Stored records:
========

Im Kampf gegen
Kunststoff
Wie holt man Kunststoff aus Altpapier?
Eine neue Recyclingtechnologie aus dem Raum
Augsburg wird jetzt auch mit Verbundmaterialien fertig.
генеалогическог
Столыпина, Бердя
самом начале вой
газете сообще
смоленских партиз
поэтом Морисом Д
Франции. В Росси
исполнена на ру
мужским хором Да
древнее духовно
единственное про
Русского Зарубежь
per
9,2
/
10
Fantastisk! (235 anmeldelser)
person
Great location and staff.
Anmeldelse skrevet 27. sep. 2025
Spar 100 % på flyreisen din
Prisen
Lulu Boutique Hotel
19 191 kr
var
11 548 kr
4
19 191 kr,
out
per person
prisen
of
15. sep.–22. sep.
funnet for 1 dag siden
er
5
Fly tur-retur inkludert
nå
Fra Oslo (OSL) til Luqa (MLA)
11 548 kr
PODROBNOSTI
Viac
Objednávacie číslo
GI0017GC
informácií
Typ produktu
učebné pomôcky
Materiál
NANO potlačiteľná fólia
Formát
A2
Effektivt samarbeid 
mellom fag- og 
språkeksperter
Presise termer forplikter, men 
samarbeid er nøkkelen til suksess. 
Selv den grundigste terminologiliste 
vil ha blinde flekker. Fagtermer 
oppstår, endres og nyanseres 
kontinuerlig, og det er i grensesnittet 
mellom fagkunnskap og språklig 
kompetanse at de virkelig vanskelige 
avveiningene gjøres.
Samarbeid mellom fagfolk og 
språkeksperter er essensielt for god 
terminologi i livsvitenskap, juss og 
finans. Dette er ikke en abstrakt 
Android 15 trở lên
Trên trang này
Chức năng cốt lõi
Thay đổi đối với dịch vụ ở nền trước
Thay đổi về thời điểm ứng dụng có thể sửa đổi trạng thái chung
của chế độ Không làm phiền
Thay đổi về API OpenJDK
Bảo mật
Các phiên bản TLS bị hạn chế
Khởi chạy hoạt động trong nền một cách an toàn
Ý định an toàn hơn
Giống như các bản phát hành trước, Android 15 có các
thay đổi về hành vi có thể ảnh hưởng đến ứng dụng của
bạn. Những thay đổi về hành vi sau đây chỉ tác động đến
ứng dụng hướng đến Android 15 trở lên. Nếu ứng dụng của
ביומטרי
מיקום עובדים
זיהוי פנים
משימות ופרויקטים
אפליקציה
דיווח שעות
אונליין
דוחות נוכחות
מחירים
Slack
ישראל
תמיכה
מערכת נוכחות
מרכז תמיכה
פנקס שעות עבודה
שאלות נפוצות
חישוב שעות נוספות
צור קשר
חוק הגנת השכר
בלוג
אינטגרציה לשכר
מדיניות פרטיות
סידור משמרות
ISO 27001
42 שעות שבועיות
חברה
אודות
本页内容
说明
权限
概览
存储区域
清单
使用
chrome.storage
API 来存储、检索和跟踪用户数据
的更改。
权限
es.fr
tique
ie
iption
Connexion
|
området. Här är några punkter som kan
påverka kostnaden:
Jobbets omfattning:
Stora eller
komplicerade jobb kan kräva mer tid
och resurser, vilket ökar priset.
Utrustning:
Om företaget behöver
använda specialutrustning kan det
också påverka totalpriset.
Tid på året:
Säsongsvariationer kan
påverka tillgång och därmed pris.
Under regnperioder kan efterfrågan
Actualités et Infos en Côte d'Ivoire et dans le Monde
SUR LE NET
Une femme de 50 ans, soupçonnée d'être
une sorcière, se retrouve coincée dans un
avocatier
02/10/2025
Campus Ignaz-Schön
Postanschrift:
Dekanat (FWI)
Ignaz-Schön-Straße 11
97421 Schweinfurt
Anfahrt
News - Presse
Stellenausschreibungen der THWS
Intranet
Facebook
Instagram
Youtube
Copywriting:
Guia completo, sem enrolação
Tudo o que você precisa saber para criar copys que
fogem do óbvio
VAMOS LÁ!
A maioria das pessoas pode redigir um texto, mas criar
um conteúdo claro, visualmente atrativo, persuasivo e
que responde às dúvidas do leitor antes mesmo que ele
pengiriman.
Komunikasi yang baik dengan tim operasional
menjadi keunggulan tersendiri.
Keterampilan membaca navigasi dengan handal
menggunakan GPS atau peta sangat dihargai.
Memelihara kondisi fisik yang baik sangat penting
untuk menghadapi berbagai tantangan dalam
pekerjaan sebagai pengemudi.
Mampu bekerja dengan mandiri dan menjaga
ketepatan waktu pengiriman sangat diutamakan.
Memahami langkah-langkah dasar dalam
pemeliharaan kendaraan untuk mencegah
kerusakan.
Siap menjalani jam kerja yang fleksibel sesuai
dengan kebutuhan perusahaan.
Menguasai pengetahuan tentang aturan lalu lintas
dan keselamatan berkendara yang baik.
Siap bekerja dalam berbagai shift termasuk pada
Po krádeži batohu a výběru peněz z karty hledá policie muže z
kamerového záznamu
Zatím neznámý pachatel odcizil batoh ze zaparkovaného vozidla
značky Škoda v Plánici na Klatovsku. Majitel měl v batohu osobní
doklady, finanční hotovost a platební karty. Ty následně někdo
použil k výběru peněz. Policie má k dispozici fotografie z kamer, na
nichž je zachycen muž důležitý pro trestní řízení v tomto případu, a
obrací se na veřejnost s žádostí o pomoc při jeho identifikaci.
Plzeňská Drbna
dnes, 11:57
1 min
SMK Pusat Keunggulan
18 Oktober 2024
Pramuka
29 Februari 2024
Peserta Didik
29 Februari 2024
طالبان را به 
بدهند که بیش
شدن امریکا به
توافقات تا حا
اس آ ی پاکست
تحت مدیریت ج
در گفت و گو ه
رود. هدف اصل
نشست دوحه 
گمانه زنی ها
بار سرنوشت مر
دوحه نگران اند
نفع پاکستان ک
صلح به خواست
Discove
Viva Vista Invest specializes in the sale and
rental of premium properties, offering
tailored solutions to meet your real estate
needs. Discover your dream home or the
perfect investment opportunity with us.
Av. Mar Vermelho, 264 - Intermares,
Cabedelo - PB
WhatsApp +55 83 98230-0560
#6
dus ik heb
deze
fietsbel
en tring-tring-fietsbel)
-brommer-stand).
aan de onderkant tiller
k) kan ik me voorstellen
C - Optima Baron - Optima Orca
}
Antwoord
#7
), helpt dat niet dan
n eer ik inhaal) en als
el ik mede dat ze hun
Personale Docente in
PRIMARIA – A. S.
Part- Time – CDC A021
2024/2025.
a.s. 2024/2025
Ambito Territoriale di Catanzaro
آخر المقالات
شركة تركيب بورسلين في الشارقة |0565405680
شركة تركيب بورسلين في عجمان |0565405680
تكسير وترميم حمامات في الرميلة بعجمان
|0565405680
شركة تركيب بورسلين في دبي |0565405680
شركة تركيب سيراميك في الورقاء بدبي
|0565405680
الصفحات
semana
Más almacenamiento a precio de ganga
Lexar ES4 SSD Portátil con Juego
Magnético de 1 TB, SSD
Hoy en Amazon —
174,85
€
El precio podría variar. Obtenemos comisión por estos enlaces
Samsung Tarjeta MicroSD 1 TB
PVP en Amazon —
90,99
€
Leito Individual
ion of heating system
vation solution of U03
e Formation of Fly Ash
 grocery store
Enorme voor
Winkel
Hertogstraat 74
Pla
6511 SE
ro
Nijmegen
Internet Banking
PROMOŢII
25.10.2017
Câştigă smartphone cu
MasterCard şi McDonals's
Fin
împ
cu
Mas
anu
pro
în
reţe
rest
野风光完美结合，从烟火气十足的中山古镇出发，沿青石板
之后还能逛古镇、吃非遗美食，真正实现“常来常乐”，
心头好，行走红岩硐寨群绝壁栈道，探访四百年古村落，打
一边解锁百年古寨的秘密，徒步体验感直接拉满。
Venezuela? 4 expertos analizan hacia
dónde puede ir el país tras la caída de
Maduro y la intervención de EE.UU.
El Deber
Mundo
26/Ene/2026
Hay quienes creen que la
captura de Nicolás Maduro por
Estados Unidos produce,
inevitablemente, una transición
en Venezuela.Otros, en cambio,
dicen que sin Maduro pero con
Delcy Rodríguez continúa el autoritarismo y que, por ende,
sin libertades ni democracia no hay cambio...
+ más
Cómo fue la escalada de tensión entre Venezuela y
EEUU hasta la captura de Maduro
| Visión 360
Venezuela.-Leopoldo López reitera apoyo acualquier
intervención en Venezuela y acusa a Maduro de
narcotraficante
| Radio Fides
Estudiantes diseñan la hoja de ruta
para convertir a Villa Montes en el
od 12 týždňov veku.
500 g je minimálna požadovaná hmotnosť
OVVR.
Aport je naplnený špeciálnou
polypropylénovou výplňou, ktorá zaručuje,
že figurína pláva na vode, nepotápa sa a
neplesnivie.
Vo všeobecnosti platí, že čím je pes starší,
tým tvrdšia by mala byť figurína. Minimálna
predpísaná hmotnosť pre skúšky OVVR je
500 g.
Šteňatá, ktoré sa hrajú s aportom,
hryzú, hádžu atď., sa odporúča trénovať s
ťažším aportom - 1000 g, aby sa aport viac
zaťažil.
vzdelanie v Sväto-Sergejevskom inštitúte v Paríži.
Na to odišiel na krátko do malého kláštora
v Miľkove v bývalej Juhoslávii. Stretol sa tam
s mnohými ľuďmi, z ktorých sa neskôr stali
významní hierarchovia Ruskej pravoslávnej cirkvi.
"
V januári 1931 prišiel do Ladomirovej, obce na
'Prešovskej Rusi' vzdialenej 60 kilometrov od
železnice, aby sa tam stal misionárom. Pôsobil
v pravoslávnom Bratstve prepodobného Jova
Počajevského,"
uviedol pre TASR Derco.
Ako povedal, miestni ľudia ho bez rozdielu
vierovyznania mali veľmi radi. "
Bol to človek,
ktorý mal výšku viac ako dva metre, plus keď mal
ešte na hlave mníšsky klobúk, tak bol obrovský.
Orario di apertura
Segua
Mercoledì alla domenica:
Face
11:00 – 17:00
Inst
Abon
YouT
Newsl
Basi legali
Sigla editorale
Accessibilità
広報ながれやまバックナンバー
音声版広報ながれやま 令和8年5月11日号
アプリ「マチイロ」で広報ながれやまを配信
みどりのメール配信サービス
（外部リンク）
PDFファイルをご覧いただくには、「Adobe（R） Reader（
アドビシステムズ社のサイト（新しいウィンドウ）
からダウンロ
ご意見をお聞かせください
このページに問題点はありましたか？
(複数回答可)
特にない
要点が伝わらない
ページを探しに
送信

========

Reproduce every line exactly, from the very start of the records down to and including the line that contains "мужским хором Да".

Output for this exercise:
Im Kampf gegen
Kunststoff
Wie holt man Kunststoff aus Altpapier?
Eine neue Recyclingtechnologie aus dem Raum
Augsburg wird jetzt auch mit Verbundmaterialien fertig.
генеалогическог
Столыпина, Бердя
самом начале вой
газете сообще
смоленских партиз
поэтом Морисом Д
Франции. В Росси
исполнена на ру
мужским хором Да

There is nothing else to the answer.